======== PASSAGE FOR REVIEW ========
Exhibit (h)(1)(i)
AMENDMENT TO
ADMINISTRATION SERVICES AGREEMENT
AMENDMENT dated as of the 4th day of June, 2007, to that certain
Administration Agreement, dated July 1, 2005 (as amended and in effect on the
date hereof, the "Agreement") between HSBC Investments (USA) Inc. ("HSBC"), a
New York corporation having its principal place of business at 000 Xxxxx Xxxxxx,
00xx Xxxxx, Xxx Xxxx, Xxx Xxxx 00000 and each entity that has executed this
Agreement, as listed on the signature page hereto (each, a "Company).
Capitalized terms not defined herein shall have the meanings given to them in
the Agreement.
WHEREAS, pursuant to the Agreement HSBC provides certain administration
services to the Companies and their investment portfolios; and
WHEREAS, the parties desire to modify certain terms of the Agreement,
including the fees payable under the Agreement;
NOW, THEREFORE, in consideration of the mutual covenants and promises
hereinafter contained and for good and valuable consideration, the receipt and
sufficiency of which is hereby acknowledged, the HSBC and the Companies hereby
agree as follows:
1. AMENDMENTS.
(a) Section 6 of the Agreement shall be amended by deleting the date
"March 31, 2006" and replacing it with the date "December 31, 2008."
(b) Schedule C of the Agreement shall be modified by deleting the existing
table on calculating fees based on incremental net assets and replacing with the
following:
"On complex net assets of Basis points
------------------------- ------------
$0-$12 billion 5.25
>$12 billion 3.5"
2. REPRESENTATIONS AND WARRANTIES.
(a) HSBC represents (i) that it has full power and authority to enter
into and perform this Amendment (ii) that the transactions contemplated by this
Amendment, and all information relating thereto has been presented to and
reviewed by the Board of Trustees of each of the Companies (each, a "Board") and
(ii) that each Board has approved the transactions contemplated by this
Amendment.
(b) The Companies each represent (on a sole and not joint basis) that it
has full power and authority to enter into and perform this Amendment.
3. EFFECTIVE DATE.
========
- EXERCISE
Write the next part of the administration services agreement amendment, picking up right after its last heading.
======== RECORD EXCERPTS ========
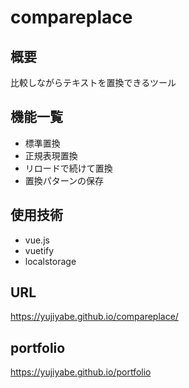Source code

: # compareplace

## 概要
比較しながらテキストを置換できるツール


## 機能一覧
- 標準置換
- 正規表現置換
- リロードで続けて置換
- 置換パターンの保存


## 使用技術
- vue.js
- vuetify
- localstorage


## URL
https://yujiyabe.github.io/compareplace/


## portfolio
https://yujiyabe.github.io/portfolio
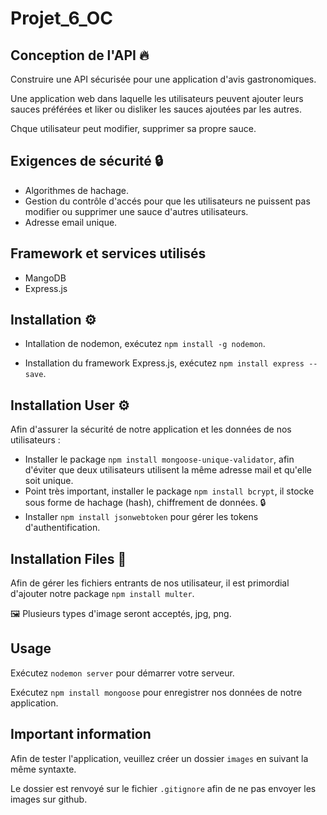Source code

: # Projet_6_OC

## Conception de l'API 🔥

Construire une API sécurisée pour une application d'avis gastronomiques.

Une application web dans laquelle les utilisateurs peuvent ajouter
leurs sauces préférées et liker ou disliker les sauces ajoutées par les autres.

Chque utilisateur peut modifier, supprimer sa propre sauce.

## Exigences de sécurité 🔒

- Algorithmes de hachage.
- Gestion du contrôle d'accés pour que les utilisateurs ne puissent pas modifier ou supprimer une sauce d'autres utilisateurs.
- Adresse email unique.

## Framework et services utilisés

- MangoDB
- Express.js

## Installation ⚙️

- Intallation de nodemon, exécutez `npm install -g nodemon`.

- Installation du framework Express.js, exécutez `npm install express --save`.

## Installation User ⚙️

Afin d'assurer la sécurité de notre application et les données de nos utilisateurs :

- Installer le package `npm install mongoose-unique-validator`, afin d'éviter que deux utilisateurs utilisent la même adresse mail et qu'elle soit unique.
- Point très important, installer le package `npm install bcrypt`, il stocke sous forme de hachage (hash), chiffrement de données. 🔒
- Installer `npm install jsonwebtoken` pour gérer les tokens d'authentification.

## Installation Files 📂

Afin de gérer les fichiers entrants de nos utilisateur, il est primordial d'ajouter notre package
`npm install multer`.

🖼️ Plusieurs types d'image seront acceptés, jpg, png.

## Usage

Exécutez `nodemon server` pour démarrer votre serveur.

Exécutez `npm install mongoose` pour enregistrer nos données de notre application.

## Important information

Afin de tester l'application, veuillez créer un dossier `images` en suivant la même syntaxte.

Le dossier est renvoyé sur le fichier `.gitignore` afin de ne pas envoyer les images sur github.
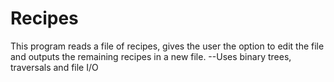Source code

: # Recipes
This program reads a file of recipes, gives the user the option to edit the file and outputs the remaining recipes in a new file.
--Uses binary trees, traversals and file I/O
========
======== RECORD EXCERPTS ========
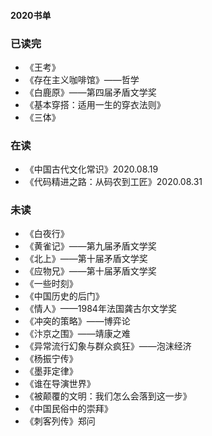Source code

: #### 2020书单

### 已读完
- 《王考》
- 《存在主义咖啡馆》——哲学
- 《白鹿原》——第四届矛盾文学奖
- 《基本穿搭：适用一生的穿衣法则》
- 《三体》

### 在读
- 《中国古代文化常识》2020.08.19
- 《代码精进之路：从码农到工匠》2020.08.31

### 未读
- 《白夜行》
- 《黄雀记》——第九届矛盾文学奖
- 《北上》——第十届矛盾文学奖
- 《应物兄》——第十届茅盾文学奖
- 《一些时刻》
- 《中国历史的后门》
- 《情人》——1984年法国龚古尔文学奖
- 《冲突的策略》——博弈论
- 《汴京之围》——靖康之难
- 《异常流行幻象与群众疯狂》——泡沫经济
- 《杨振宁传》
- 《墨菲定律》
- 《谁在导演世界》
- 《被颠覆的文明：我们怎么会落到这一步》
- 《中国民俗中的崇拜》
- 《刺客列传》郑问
========
- FINAL ANSWER
The effective date of this Amendment shall be April 1, 2007.
4. MISCELLANEOUS.
(a) This Amendment supplements and amends the Agreement. The provisions
set forth in this Amendment supersede all prior negotiations, understandings and
agreements bearing upon the subject matter covered herein, including any
conflicting provisions of the Agreement or any provisions of the Agreement that
directly cover or indirectly bear upon matters covered under this Amendment.
(b) Each reference to the Agreement in the Agreement (as it existed prior
to this Amendment) and in every other agreement, contract or instrument to which
the parties are bound, shall hereafter be construed as a reference to the
Agreement as amended by this Amendment. Except as provided in this Amendment,
the provisions of the Agreement remain in full force and effect. No amendment or
modification to this Amendment shall be valid unless made in writing and
executed by both parties hereto.
(c) Paragraph headings in this Amendment are included for convenience only
and are not to be used to construe or interpret this Amendment.
(d) This Amendment may be executed in counterparts, each of which shall be
an original but all of which, taken together, shall constitute one and the same
agreement.
[SIGNATURE PAGE FOLLOWS]
* * * * *
IN WITNESS WHEREOF, the parties hereto have caused this Amendment to be
duly executed all as of the day and year first above written.
HSBC INVESTMENTS (USA) INC.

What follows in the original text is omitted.